Although we have shown that it is possible to improve GPs’ therapeutic commitment, it was described in an earlier published article of this study that the implementation programme neither produced improved screening and brief intervention outcomes at the GP level [23], nor on the level of patient alcohol consumption [4] both at one year follow-up. Like suggested in an earlier article of this GPA-project [23], this does not necessarily mean that the implementation programme did not work, as the transtheoretical model of (health) behaviour change suggests that it can take up to five years for new behaviour to be integrated in daily routines [32]. Also, as researchers we might be too keen on having effects from implementation strategies, which results in high expectations and ambitious, high intensity implementation programmes. Probably it is more effective to take very small steps in the process of GPs incorporating prevention activities, since their practice actually is more focused on the disease model. That means that we should think about other strategies to increase role security and therapeutic commitment, find out the optimal measurement times and frequencies, and create long-term trials to monitor role security, therapeutic commitment and in the end screening and brief interventions against hazardous and harmful alcohol consumption.

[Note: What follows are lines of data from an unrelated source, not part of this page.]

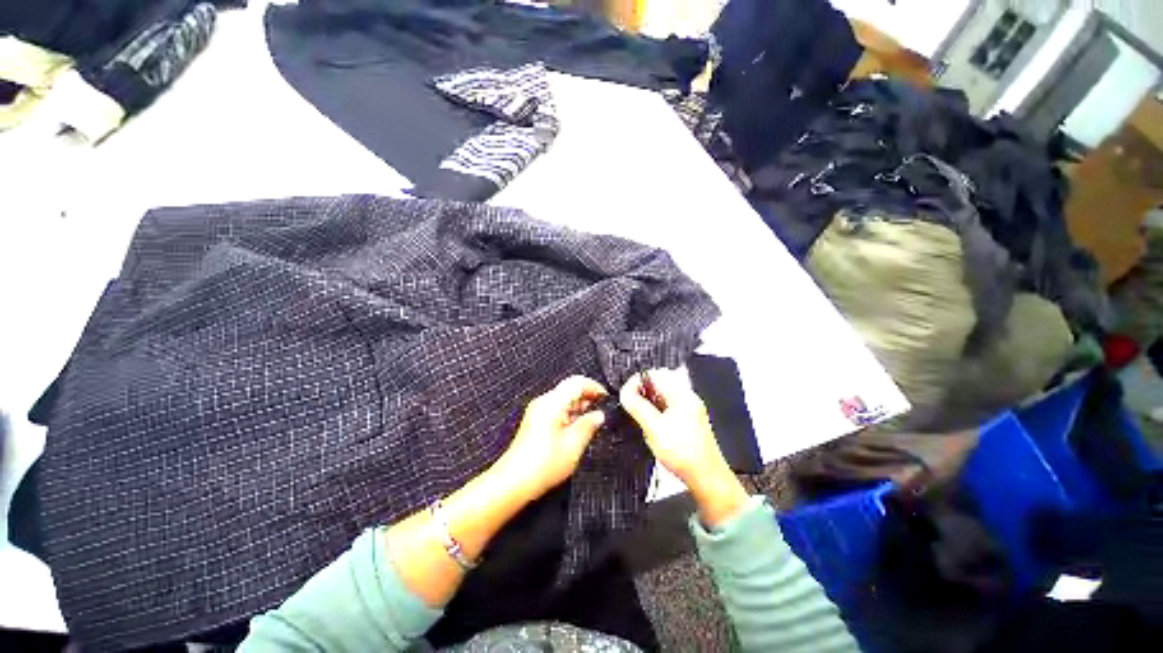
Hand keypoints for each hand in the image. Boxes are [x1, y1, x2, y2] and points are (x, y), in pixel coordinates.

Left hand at [495, 375, 606, 500]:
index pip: (577, 382)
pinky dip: (569, 414)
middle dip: (587, 397)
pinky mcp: (536, 421)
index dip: (594, 387)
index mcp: (552, 402)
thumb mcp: (574, 444)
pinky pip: (556, 409)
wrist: (514, 482)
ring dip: (579, 406)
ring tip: (592, 421)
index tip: (606, 398)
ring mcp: (538, 411)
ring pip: (563, 399)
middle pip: (569, 389)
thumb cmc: (543, 464)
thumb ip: (589, 425)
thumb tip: (599, 415)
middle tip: (601, 410)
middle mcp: (544, 402)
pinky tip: (577, 428)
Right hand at [620, 368, 747, 527]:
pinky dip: (656, 411)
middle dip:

Furthermore, research implementation programmes could focus on letting the implementation strategy for screening and brief interventions match as much as possible to GPs’ current practice in a way of achieving ‘personalised implementation’ , which likely is to be focused on the disease model. In addition, if it remained to be difficult to improve GPs’ readiness to screen and do brief interventions, one might not use (solely) professional oriented implementation strategies aimed at GPs, but on the contrary test the effect of organisational oriented implementation strategies like physically locating addiction care in the general practice or test the effect of substitution of preventive tasks from the GP to practice nurses. The latter might be a more low-threshold intervention. There are studies that already evaluated the effects of nurses’ SBI (e.g. [3335]), this research could be extended with evaluating task substitution from the GP to the nurse.

Lastly, it would be worthwhile to gain more insight of the GPs’ attitudes over time. We had a long time between the first and last measurement, which resulted in a kind of ‘black box’ with regard to the attitude in due course. If it was shown that the effects faded out in time, a short booster programme may be effective in maintaining improved role security and therapeutic commitment, and maybe even maintaining improved screening and advice giving behaviour.

Conclusions

A tailored, multi-faceted programme aimed at improving GP management of patients with hazardous and harmful alcohol consumption improved GPs’ therapeutic commitment towards patients with alcohol-related problems, but failed to improve GPs’ role security. How important GPs thought it was to improve their care for problematic alcohol consumption, and the GPs’ reported proportion of patients asked about alcohol consumption at baseline contributed to the effect of the programme on therapeutic commitment. It might be worthwhile to monitor proceeding of role security and therapeutic commitment throughout the year after the implementation programme, to see whether the programme is effective on short term but faded out.